*** Dataset entries ***
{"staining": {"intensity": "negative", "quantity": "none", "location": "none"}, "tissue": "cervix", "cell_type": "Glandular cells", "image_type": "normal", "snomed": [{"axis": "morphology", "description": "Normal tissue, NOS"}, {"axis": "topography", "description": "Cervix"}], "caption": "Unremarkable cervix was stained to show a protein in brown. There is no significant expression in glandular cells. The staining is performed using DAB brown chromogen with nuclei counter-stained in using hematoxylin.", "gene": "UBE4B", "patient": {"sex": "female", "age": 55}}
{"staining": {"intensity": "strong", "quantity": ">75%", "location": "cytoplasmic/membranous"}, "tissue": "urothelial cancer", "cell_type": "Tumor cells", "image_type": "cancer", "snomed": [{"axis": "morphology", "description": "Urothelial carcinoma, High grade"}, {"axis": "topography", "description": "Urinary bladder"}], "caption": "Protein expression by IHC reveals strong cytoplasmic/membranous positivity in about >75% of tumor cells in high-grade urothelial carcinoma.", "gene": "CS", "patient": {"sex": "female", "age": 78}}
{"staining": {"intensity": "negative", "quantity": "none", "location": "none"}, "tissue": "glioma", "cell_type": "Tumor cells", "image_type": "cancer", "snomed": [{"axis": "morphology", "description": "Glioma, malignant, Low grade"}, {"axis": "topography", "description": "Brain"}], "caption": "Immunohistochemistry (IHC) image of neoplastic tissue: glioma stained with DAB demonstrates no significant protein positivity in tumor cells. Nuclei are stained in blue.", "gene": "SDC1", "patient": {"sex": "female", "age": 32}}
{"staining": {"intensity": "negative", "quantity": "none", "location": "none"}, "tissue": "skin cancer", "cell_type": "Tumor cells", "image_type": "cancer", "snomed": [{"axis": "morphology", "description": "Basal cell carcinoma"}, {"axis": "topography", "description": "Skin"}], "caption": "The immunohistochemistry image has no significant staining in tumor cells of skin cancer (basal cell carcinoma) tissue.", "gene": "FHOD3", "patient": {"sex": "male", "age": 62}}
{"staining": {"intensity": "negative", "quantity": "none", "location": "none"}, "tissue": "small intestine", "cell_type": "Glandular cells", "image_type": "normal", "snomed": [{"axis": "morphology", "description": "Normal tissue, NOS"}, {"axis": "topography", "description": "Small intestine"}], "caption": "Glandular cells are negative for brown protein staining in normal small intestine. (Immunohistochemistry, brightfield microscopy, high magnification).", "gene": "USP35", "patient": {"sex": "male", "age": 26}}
*** End of Dataset entries ***
**Work task**
Every line of the data should be copied exactly.

**Result of this task**
{"staining": {"intensity": "negative", "quantity": "none", "location": "none"}, "tissue": "cervix", "cell_type": "Glandular cells", "image_type": "normal", "snomed": [{"axis": "morphology", "description": "Normal tissue, NOS"}, {"axis": "topography", "description": "Cervix"}], "caption": "Unremarkable cervix was stained to show a protein in brown. There is no significant expression in glandular cells. The staining is performed using DAB brown chromogen with nuclei counter-stained in using hematoxylin.", "gene": "UBE4B", "patient": {"sex": "female", "age": 55}}
{"staining": {"intensity": "strong", "quantity": ">75%", "location": "cytoplasmic/membranous"}, "tissue": "urothelial cancer", "cell_type": "Tumor cells", "image_type": "cancer", "snomed": [{"axis": "morphology", "description": "Urothelial carcinoma, High grade"}, {"axis": "topography", "description": "Urinary bladder"}], "caption": "Protein expression by IHC reveals strong cytoplasmic/membranous positivity in about >75% of tumor cells in high-grade urothelial carcinoma.", "gene": "CS", "patient": {"sex": "female", "age": 78}}
{"staining": {"intensity": "negative", "quantity": "none", "location": "none"}, "tissue": "glioma", "cell_type": "Tumor cells", "image_type": "cancer", "snomed": [{"axis": "morphology", "description": "Glioma, malignant, Low grade"}, {"axis": "topography", "description": "Brain"}], "caption": "Immunohistochemistry (IHC) image of neoplastic tissue: glioma stained with DAB demonstrates no significant protein positivity in tumor cells. Nuclei are stained in blue.", "gene": "SDC1", "patient": {"sex": "female", "age": 32}}
{"staining": {"intensity": "negative", "quantity": "none", "location": "none"}, "tissue": "skin cancer", "cell_type": "Tumor cells", "image_type": "cancer", "snomed": [{"axis": "morphology", "description": "Basal cell carcinoma"}, {"axis": "topography", "description": "Skin"}], "caption": "The immunohistochemistry image has no significant staining in tumor cells of skin cancer (basal cell carcinoma) tissue.", "gene": "FHOD3", "patient": {"sex": "male", "age": 62}}
{"staining": {"intensity": "negative", "quantity": "none", "location": "none"}, "tissue": "small intestine", "cell_type": "Glandular cells", "image_type": "normal", "snomed": [{"axis": "morphology", "description": "Normal tissue, NOS"}, {"axis": "topography", "description": "Small intestine"}], "caption": "Glandular cells are negative for brown protein staining in normal small intestine. (Immunohistochemistry, brightfield microscopy, high magnification).", "gene": "USP35", "patient": {"sex": "male", "age": 26}}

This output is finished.